Memories in books rediscovered

Dennis Warden

Books and reading have always been a big part of the Warden household. I would guess that we have in excess of 400 books on shelves and in various boxes throughout our house.

A good portion of these are children’s books we purchased for our three kids and those Connie used in class.

Connie and I were married the summer she graduated from the University of Missouri in Columbia with her degree in early childhood education.

When we moved back to Owensville in 1987 she accepted a third grade teaching position. She taught many years in the building where my grandfather Ralph Warden graduated from high school in 1923.

She took the position of my third-grade teacher Shelba Knight where she inherited about 10 Box Car Children books that Ms. Knight read to me in the 1968-69 school year. The boxcar series includes over 150 titles, we have 60. 

After 16 years in third grade, Connie left the classroom to become the high school librarian — I mean academic information coordinator. Before her retirement she was constantly reading books for young adults.

Over the weekend Connie and I — mostly Connie — did some cleaning and reorganizing of closets in the lower level of our home. 

Here we rediscovered the books we used to read to our children when they were young.

Some of the books I remember reading aloud to our three included any Dr. Seuss story, children stories from the Bible, The Clown of God, The Giving Tree and one of my favorites the Chronicles of Narnia. 

Study after study confirms the benefits of reading aloud to your children. Early reading, starting at birth, helps children learn to speak, interact, bond with parents and read early themselves.

At birth it doesn’t really matter what you read to a child. You can even read a newspaper column. At that point it’s the sound of your voice that is important.

As they grow and understand what you are reading you want to read stories that entertain, stories they like. Ask any teacher, a student who loves to read is a student who does well in school.

Developing a passion for reading is crucial, according to Jim Trelease, author of the best-seller, The Read-Aloud Handbook. “Every time we read to a child, we’re sending a ‘pleasure’ message to the child’s brain,” he writes.

In 1993 my sister, Denise was married in North Carolina to Charles Stanley. Charles’ sister Barbara gave Jacob and Ethan each a book by Eric Carle. Jacob’s gift was Papa, please get the moon for me, and Ethan’s was The Very Quiet Cricket.

Once Connie and I found an author we liked we purchased all of their books including the Sheep in a Jeep series by Nancy Shaw, and the other books by Carle.

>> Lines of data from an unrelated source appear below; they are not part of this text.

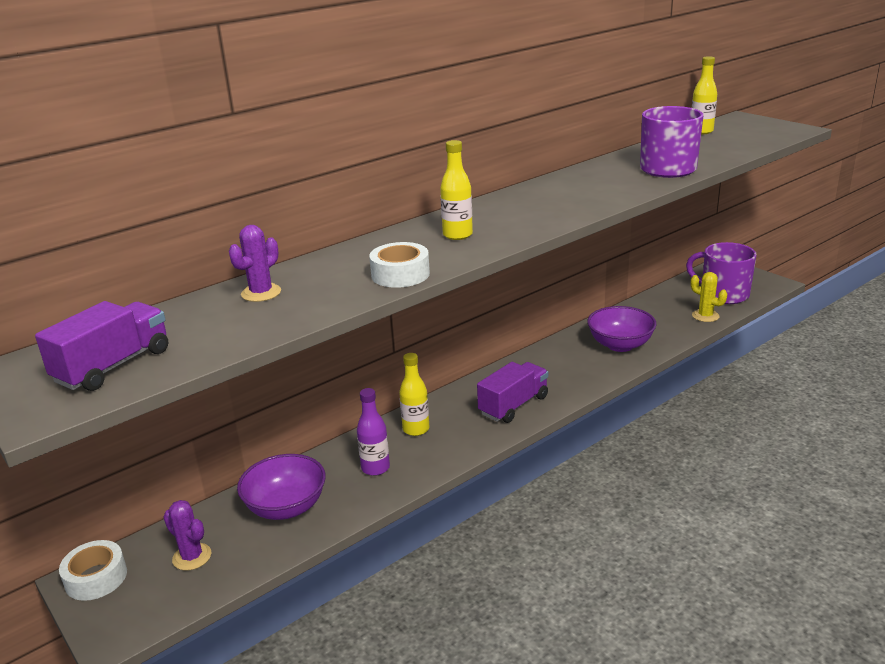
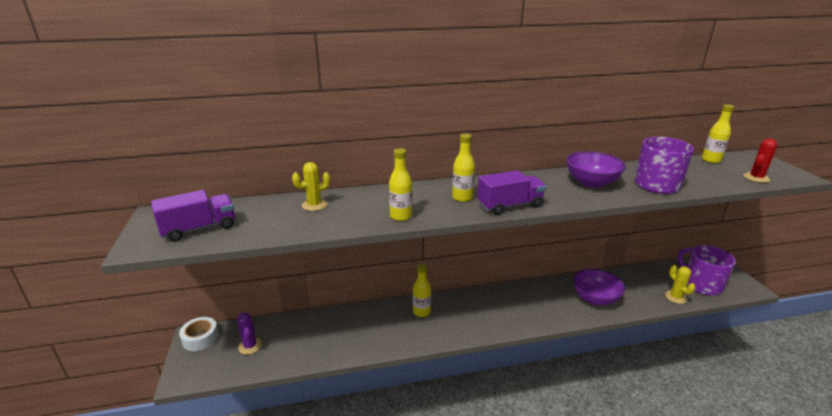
camera: 25 degrees right, 0 degrees up
purple cactus [229,225,281,302] -> yellow cactus [292,162,330,211]
purple bowl [237,454,326,520] -> purple bowl moved to [566,151,626,188]
purple bottle [357,388,390,476] -> none
white tape [369,242,430,288] -> yellow bottle [389,148,412,221]
purple truck [477,362,548,423] -> purple truck moved to [477,170,546,215]
none -> red cactus [743,139,777,183]

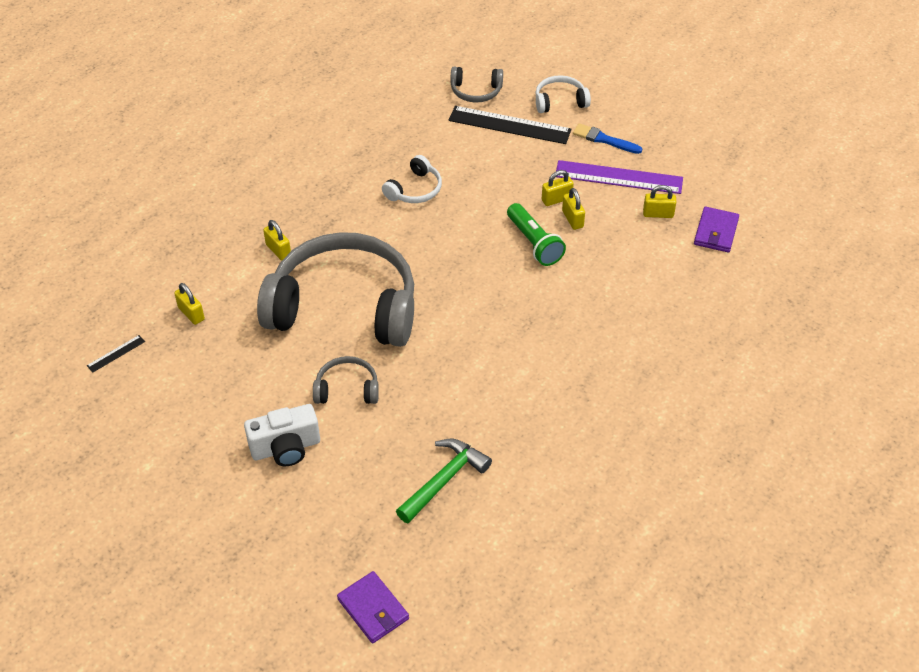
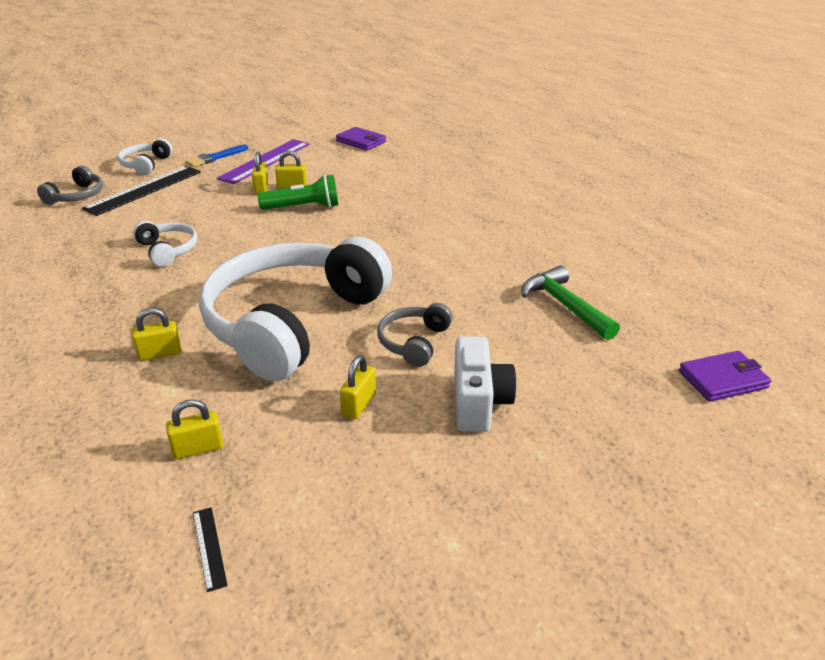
camera: 70 degrees left, 15 degrees down
grey headphones [257,232,414,347] -> white headphones [199,237,392,381]
yellow padlock [643,185,676,218] -> yellow padlock moved to [340,355,376,419]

We were eating dinner in the fall of 1999 when Jacob was excited about a character in a book his fourth grade teacher was reading in the classroom. Connie and I wondered who “Snape” was.

It’s been over 20 years since J.K. Rowling introduced the world to Hogwarts with her first book Harry Potter and the Sorcerer’s Stone.

I don’t know about your household, but everyone in our family are big readers, and her books were a hit for all of us.

Some of these books we read our children were experienced again when they were made into movies like The Polar Express and Harry Potter. Movies can be entertaining but books are better.

Reading aloud is, according to the landmark 1985 report Becoming a Nation of Readers, “the single most important activity for building the knowledge required for eventual success in reading.”

The sad truth is that children who live in low-income families are less likely to have books read to them. According to the Federal Interagency Forum on Child and Family Statistics, only 48 percent of families below the poverty level read to their preschoolers each day, compared with 64 percent of families whose incomes were at or above the poverty level.

We have all of the books I mentioned and much more on a shelf downstairs. The shelf is full of more than books. It’s full of memories we made with our children. Make some memories with your children, or grandchildren — read them a book.